Excerpted text Start Marker
Utah State won the outright regular season title. Without the unbalanced schedule, Nevada would likely be the No.1 seed. They defeated the Aggies in Logan but did not get a return visit to try and even the teams’ conference records. Boise State, fresh off-ending SDSU’s home winning streak, has size, three-point shooting, and experience to win multiple ways. 

UNLV has the built-in advantage of hosting the event. They are also among the most desperate. Their only path to the postseason involves winning the tournament on their home court. SDSU is arguably the most skilled team overall and boasts the best player in the conference in Jaedon LeDee. In the play-in games, New Mexico and Colorado State need to pad their NCAA resumes for at-large bids. Both have the key ingredient for success in March, great guard play.

More than just the depth and parity, the 2024 iteration has teams playing at the highest level of college basketball. Place the favorites from the MW tourney (except for UNLV) in postseason playoffs around the country, and they would threaten to win those leagues as well.
Excerpted text End Marker
Dataset excerpt Start Marker
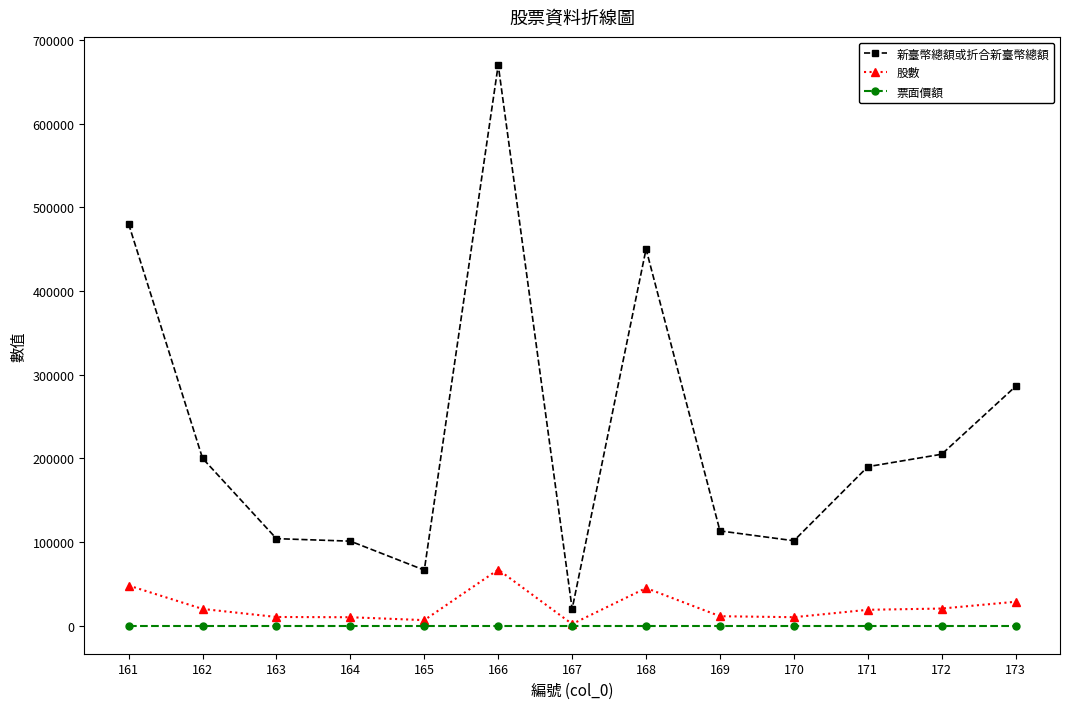

Is it true that 票面價額 equals 10 at 163?

True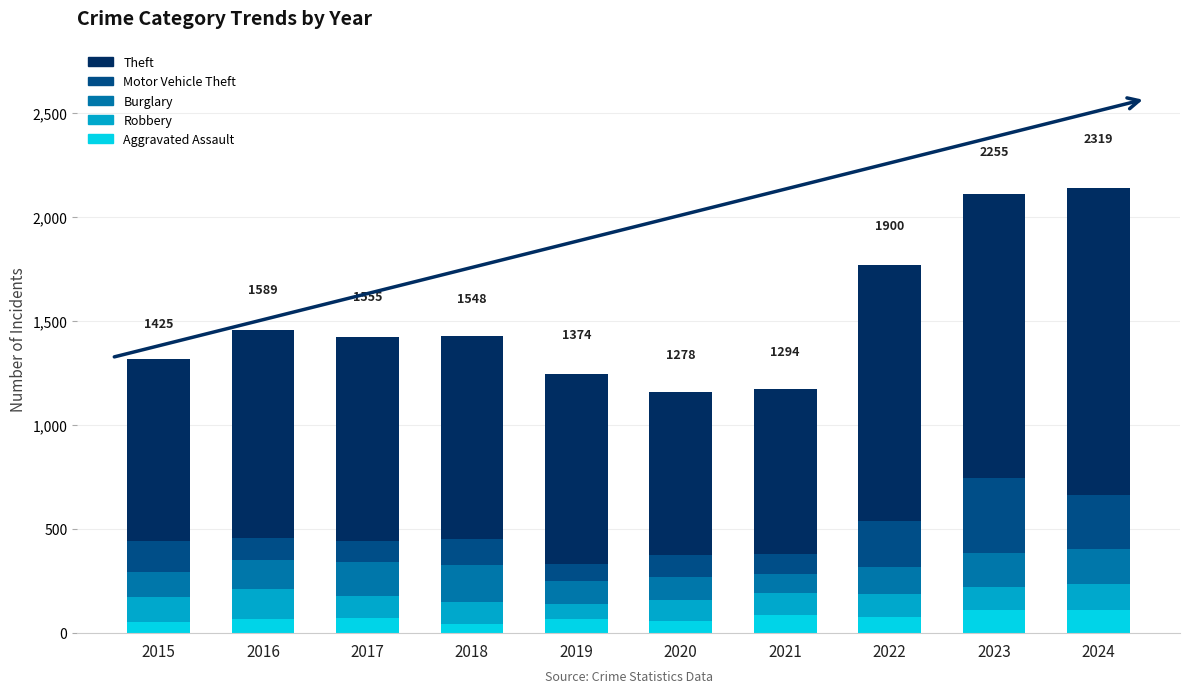

Does the chart contain any negative values?

No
Dataset excerpt End Marker
* Request A: According to the Mountain West tournament passage, which player is the best in the conference?
* Request B: Extend the Mountain West tournament passage, starting after its final sentence.
The data is separate material and is not part of the Mountain West tournament passage.

* Reply A: Jaedon LeDee of SDSU.

* Reply B:
As great as this year’s tournament should be, some changes could be made to make it even better. With the announcement that the conference will have a true round-robin, 20-game conference schedule beginning next season, the time is perfect to calibrate what has grown into one of the best collegiate basketball events in the country.

Hosting should be earned

With the demise of the Pac-12, the Mountain West has become the preeminent conference in the western part of the United States. Seizing upon the opportunity granted by conference realignment involves more than just PR moves like announcing five-year initiatives. If the MW wants to take its place in the middle class of college sports alongside the Big XII and ACC, action and investment is needed.

Brian Dutcher celebrates the 2020-2021 MW Basketball Tournament Championship. Credit Paul Garrison/EVT

The revitalization of the Mountain West Network to feature its programs has been a good step and is what major conferences should do. Bridging the technology gaps with big-budget leagues, like forcing its baseball teams to have replay capabilities in place for next season, is another move the MW has made to shed its budget-crunching reputation.

Another step toward prominence for the MW would be ending its policy of allowing UNLV to host the conference tournament each year. Devoid of a logically neutral site city that wouldn’t provide a competitive advantage to one of its programs, the conference should award its regular-season champion from the previous season the opportunity to host the tournament.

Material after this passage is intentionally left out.